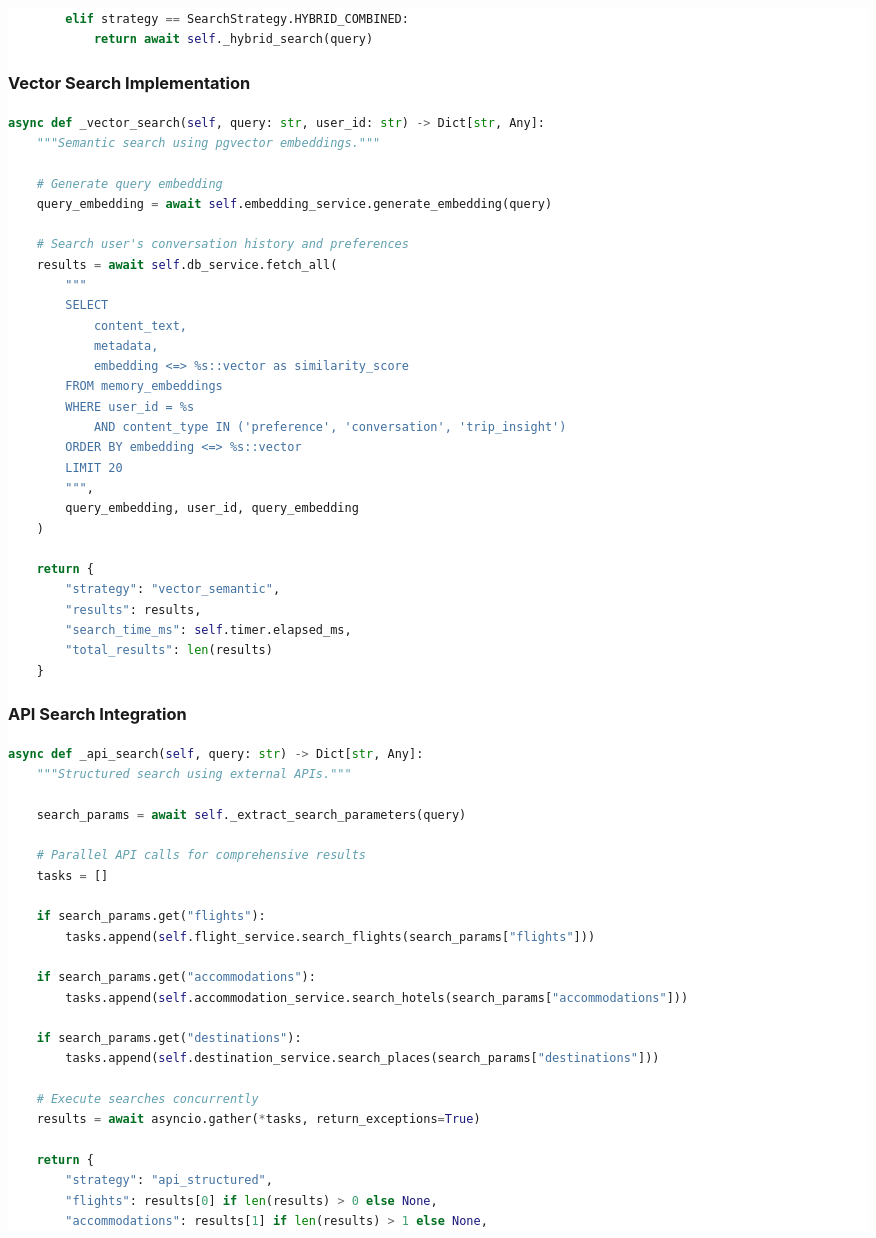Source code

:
 ```python
        elif strategy == SearchStrategy.HYBRID_COMBINED:
            return await self._hybrid_search(query)
```

### **Vector Search Implementation**

```python
async def _vector_search(self, query: str, user_id: str) -> Dict[str, Any]:
    """Semantic search using pgvector embeddings."""
    
    # Generate query embedding
    query_embedding = await self.embedding_service.generate_embedding(query)
    
    # Search user's conversation history and preferences
    results = await self.db_service.fetch_all(
        """
        SELECT 
            content_text,
            metadata,
            embedding <=> %s::vector as similarity_score
        FROM memory_embeddings 
        WHERE user_id = %s 
            AND content_type IN ('preference', 'conversation', 'trip_insight')
        ORDER BY embedding <=> %s::vector 
        LIMIT 20
        """,
        query_embedding, user_id, query_embedding
    )
    
    return {
        "strategy": "vector_semantic",
        "results": results,
        "search_time_ms": self.timer.elapsed_ms,
        "total_results": len(results)
    }
```

### **API Search Integration**

```python
async def _api_search(self, query: str) -> Dict[str, Any]:
    """Structured search using external APIs."""
    
    search_params = await self._extract_search_parameters(query)
    
    # Parallel API calls for comprehensive results
    tasks = []
    
    if search_params.get("flights"):
        tasks.append(self.flight_service.search_flights(search_params["flights"]))
    
    if search_params.get("accommodations"):
        tasks.append(self.accommodation_service.search_hotels(search_params["accommodations"]))
    
    if search_params.get("destinations"):
        tasks.append(self.destination_service.search_places(search_params["destinations"]))
    
    # Execute searches concurrently
    results = await asyncio.gather(*tasks, return_exceptions=True)
    
    return {
        "strategy": "api_structured",
        "flights": results[0] if len(results) > 0 else None,
        "accommodations": results[1] if len(results) > 1 else None,
```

---------------

▶ _EXERCISE BRIEF_
Copy each line of the records that has "tasks" in it.

▶ _WRITTEN REPLY_
    tasks = []
        tasks.append(self.flight_service.search_flights(search_params["flights"]))
        tasks.append(self.accommodation_service.search_hotels(search_params["accommodations"]))
        tasks.append(self.destination_service.search_places(search_params["destinations"]))
    results = await asyncio.gather(*tasks, return_exceptions=True)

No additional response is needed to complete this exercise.